# What is the most lenient lending bank?



## kevvo (7 May 2013)

Hi! Does anybody have any idea what the most lienient lending bank is for small business? Ive got a small business im starting and will need some money from the bank, my understanding is most banks are very tight these days, which is the easiest to get a loan from?


----------



## dtraeger (7 May 2013)

*Re: what is the most lienient lending bank??*

They all have different lending models that weigh different circumstances differently.

You're better off running your scenario by a broker.


----------



## burglar (7 May 2013)

kevvo said:


> ... which is the easiest to get a loan from?




Banks? Try them all!
Even regional banks.
And Credit Unions as well.


----------



## Longjaw (7 May 2013)

dtraeger is right,try a broker first,run it by them they will tell you if you are eligible,

NAB I find is the best for loans, (Ps I don't get a commission for that referral)

BURGLAR,why did you say try them all,that's the last thing you need to do,ruin your credit rating before you even get a loan?


----------



## Vixs (7 May 2013)

Edit: Sorry misread the post. Adding no value here


----------



## burglar (7 May 2013)

Longjaw said:


> dtraeger is right,try a broker first,run it by them they will tell you if you are eligible,
> 
> NAB I find is the best for loans, (Ps I don't get a commission for that referral)
> 
> BURGLAR,why did you say try them all,that's the last thing you need to do,ruin your credit rating before you even get a loan?




I asked a credit union for a mortgage.
They kept shifting the conditions.
I then went to National Australia Bank (at that time)
They said yes but it cost me an extra 1% interest.

I had no idea that I was risking my credit rating!!


----------



## Tyler Durden (7 May 2013)

Longjaw said:


> dtraeger is right,try a broker first,run it by them they will tell you if you are eligible,
> 
> NAB I find is the best for loans, (Ps I don't get a commission for that referral)
> 
> BURGLAR,why did you say try them all,that's the last thing you need to do,ruin your credit rating before you even get a loan?




Does your credit rating get affected if you are turned down for a loan?


----------



## ekwipt (7 May 2013)

Tyler Durden said:


> Does your credit rating get affected if you are turned down for a loan?

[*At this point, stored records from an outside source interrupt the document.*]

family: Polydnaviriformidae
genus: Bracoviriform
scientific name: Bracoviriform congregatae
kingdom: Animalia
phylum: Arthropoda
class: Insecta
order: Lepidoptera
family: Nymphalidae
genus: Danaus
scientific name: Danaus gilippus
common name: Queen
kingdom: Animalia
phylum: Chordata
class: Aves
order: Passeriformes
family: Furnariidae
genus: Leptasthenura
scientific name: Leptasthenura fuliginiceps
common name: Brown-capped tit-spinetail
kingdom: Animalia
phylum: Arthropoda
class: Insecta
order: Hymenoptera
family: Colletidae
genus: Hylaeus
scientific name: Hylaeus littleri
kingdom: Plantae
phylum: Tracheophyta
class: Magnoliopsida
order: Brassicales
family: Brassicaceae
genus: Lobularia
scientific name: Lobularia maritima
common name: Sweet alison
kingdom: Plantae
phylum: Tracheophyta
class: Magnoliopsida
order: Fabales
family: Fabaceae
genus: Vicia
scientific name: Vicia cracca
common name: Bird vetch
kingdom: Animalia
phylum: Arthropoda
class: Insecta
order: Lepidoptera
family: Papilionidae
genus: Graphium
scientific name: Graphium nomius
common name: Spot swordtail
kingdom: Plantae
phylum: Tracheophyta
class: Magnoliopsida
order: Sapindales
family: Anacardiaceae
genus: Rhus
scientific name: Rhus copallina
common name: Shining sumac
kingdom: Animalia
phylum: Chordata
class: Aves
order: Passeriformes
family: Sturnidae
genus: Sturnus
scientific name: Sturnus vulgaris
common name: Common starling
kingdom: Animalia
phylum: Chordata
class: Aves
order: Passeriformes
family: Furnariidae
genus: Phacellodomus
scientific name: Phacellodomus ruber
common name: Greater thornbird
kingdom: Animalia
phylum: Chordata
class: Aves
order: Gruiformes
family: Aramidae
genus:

I'm pretty sure the answer is yes. To everything as well, Credit Cards, Loans, new mobile phone


----------



## Longjaw (8 May 2013)

Tyler Durden said:


> Does your credit rating get affected if you are turned down for a loan?




Yes it does get a hit,even an inquiry. 
To many hits over a short period of time makes you a credit risk,


----------



## Vixs (8 May 2013)

FWIW, my understanding of a 'busy' credit file is more than 2 enquiries (applications) in a single month.

You're not doing any permanent damage with applications as far as I'm aware.

If you are having trouble securing finance, speak to a mortgage broker. A good mortgage broker will know who to deal with based on your circumstances. They're one of the only commission based providers that will both get paid for their work and cost you less than doing it yourself.


----------



## inq (8 May 2013)

Longjaw is right. Multiple credit enquiries over a short period of time will start to make your credit file looking quite unwell, which may result in credit declines. You'll then have to sit there for a period of time before the file will start to look more acceptable in the lenders eyes.

Credit hits can be triggered from pre-approvals, applications for home loans, credit cards, personal loans etc. Walk into a bank and ask how much money you can borrow, they will most likely put a hit on your credit file.

With regards to lenient lenders, depends on your situation, how much you are looking to borrow, your assets/income and structures in place. Have a chat with a broker and they will be able to assess your situation and look for the most cost effective and likely scenario to fit your needs.

Disclosure: I'm a broker.


----------